### Written task A
In the GCC scheduler thread excerpt, which source file does the proposed patch modify?

### Excerpt provided
Thanks for pointing to that changes!  Unfortunately, sched-deps.c was
more conservative this 15 years...
Let’s try to fix it.

> > > > Maybe it is a good idea somehow re-implement modulo scheduler using only
> > > > one scanner instead of two, but at the moment the best thing to do is to
> > > > detect the situation earlier and skip such loops.
> > >
> > > Or fix the broken code...
> >
> > I’m not sure what you mean here,
>
> I mean have the modulo scheduler implement the correct asm semantics, not
> some more restrictive thing that gets it into conflicts with DF, etc.
>
> I don't think this will turn out to be a problem in any way.  Some invalid
> asm will break, sure.

I have started with applying this without any SMS changes:

diff --git a/gcc/sched-deps.c b/gcc/sched-deps.c
--- a/gcc/sched-deps.c
+++ b/gcc/sched-deps.c
@@ -2753,22 +2753,14 @@ sched_analyze_2 (struct deps_desc *deps, rtx
x, rtx_insn *insn)

     case UNSPEC_VOLATILE:
       flush_pending_lists (deps, insn, true, true);
+
+      if (!DEBUG_INSN_P (insn))
+       reg_pending_barrier = TRUE_BARRIER;
       /* FALLTHRU */

     case ASM_OPERANDS:
     case ASM_INPUT:
       {
-       /* Traditional and volatile asm instructions must be considered to use
-          and clobber all hard registers, all pseudo-registers and all of
-          memory.  So must TRAP_IF and UNSPEC_VOLATILE operations.
-
-          Consider for instance a volatile asm that changes the fpu rounding
-          mode.  An insn should not be moved across this even if it only uses
-          pseudo-regs because it might give an incorrectly rounded result.  */
-       if ((code != ASM_OPERANDS || MEM_VOLATILE_P (x))
-           && !DEBUG_INSN_P (insn))
-         reg_pending_barrier = TRUE_BARRIER;
-
        /* For all ASM_OPERANDS, we must traverse the vector of input operands.

### Written task B
Echo the records starting with the line containing "CLASSIC SAFETY WELLINGTON S4" and continuing through the last line of the records. Omit the pictures.

### Exercise materials
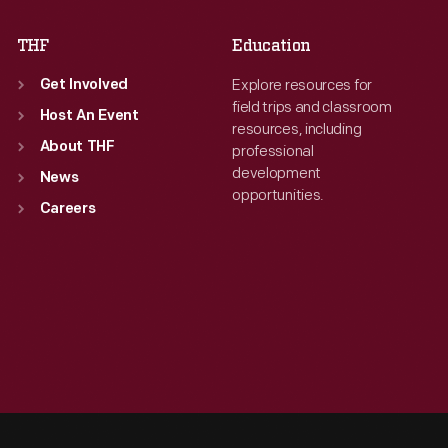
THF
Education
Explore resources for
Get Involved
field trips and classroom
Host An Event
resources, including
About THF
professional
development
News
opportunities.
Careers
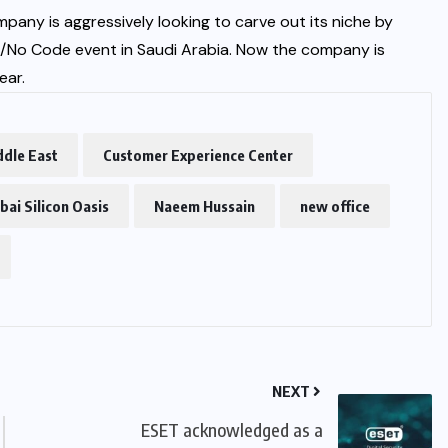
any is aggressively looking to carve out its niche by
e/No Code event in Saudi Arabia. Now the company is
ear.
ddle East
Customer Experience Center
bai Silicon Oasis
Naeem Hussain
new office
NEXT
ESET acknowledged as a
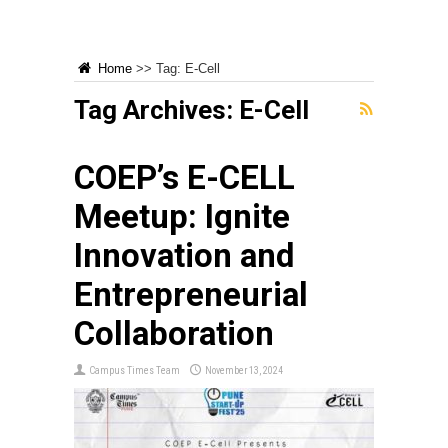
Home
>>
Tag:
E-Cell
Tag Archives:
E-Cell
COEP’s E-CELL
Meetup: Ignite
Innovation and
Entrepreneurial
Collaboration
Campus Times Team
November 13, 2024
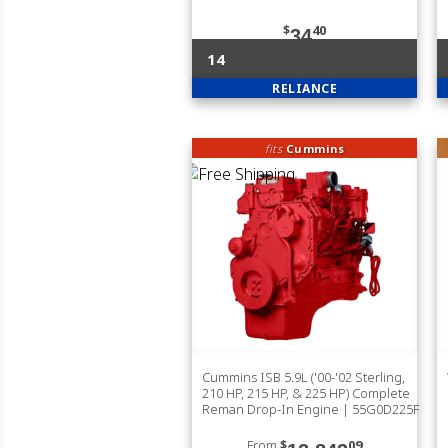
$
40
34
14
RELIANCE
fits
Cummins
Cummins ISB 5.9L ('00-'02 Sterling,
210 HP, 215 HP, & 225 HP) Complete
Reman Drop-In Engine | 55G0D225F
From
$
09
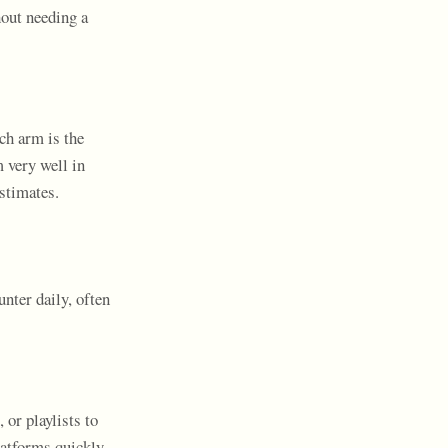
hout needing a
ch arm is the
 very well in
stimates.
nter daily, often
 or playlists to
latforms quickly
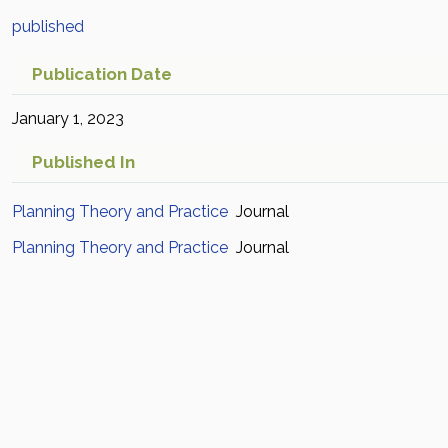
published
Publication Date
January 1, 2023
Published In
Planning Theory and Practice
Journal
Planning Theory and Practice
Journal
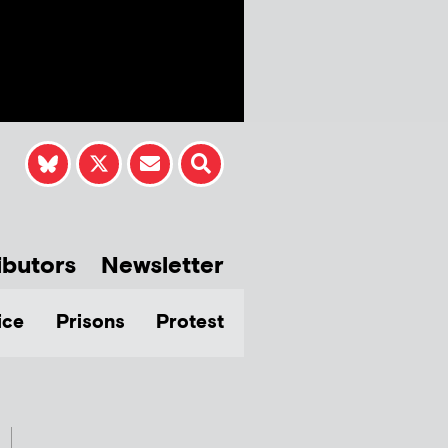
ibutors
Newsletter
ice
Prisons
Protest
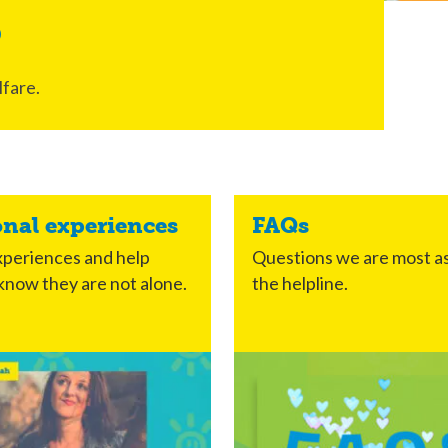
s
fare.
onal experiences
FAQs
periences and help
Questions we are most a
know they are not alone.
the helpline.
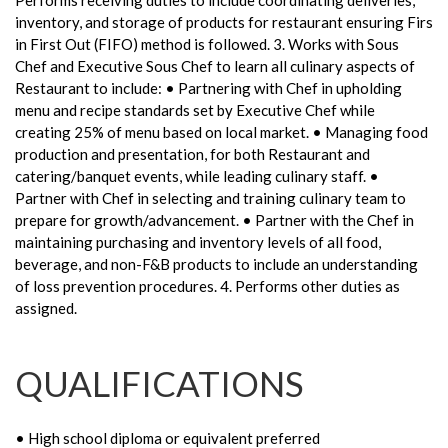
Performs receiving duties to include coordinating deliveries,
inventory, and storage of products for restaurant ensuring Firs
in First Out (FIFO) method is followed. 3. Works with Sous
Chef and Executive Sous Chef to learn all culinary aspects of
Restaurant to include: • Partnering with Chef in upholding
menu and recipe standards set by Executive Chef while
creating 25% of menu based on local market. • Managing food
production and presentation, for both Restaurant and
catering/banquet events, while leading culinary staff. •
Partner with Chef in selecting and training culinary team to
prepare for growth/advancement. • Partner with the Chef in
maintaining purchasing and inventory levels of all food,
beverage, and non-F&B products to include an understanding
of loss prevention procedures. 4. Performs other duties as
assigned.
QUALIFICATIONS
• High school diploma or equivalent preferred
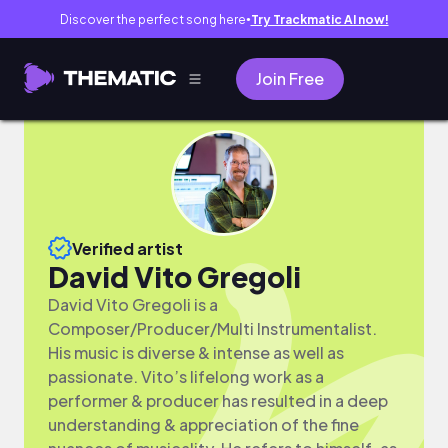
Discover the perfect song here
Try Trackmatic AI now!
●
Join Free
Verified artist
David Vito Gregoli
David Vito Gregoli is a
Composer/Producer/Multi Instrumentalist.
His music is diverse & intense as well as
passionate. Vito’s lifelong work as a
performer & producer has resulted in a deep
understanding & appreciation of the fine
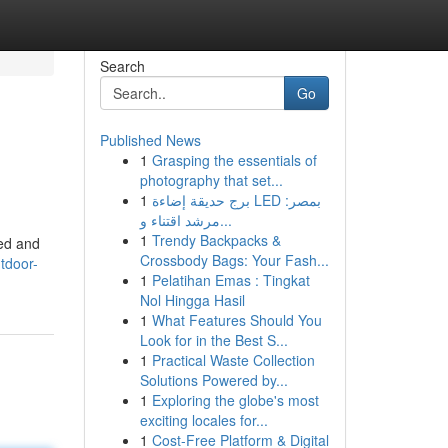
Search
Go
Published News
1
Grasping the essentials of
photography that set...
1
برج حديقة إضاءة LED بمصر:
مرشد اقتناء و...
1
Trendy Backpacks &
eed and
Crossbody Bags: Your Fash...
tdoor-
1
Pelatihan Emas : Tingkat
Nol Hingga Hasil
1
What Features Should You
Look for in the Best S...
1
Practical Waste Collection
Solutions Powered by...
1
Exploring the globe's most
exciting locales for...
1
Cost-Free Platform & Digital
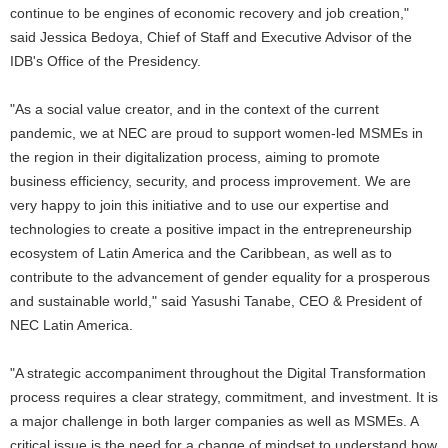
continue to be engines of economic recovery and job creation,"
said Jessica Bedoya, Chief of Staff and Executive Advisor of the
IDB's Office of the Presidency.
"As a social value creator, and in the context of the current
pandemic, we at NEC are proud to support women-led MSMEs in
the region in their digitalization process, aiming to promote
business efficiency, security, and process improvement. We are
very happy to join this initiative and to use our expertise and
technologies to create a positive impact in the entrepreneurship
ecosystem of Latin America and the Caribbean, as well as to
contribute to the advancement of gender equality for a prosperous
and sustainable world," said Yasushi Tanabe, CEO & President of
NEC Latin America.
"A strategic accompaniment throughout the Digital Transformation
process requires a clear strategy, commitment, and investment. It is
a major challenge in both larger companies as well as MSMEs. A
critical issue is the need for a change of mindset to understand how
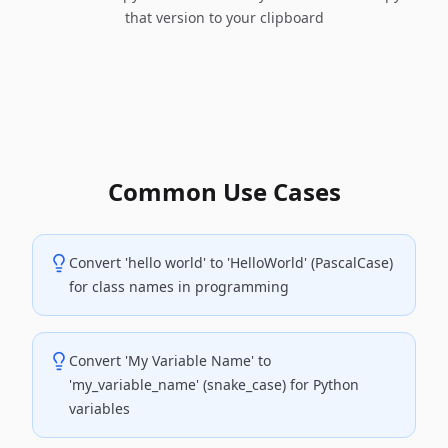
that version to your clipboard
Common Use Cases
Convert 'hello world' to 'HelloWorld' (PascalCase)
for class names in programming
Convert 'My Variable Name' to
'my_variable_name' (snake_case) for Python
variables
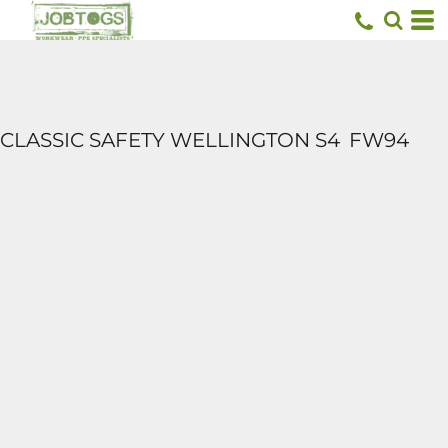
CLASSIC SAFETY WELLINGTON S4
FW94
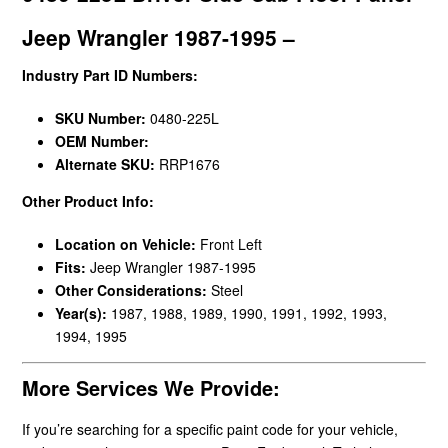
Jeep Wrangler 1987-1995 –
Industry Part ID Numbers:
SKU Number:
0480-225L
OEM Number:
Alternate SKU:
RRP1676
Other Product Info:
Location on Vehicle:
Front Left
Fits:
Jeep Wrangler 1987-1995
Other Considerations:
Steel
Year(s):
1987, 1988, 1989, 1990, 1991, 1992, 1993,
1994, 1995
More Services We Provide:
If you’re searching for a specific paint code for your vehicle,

### Worked solution A
gcc/sched-deps.c

### Worked solution B
CLASSIC SAFETY WELLINGTON S4
FW94
Jeep Wrangler 1987-1995 –
Industry Part ID Numbers:
SKU Number:
0480-225L
OEM Number:
Alternate SKU:
RRP1676
Other Product Info:
Location on Vehicle:
Front Left
Fits:
Jeep Wrangler 1987-1995
Other Considerations:
Steel
Year(s):
1987, 1988, 1989, 1990, 1991, 1992, 1993,
1994, 1995
More Services We Provide:
If you’re searching for a specific paint code for your vehicle,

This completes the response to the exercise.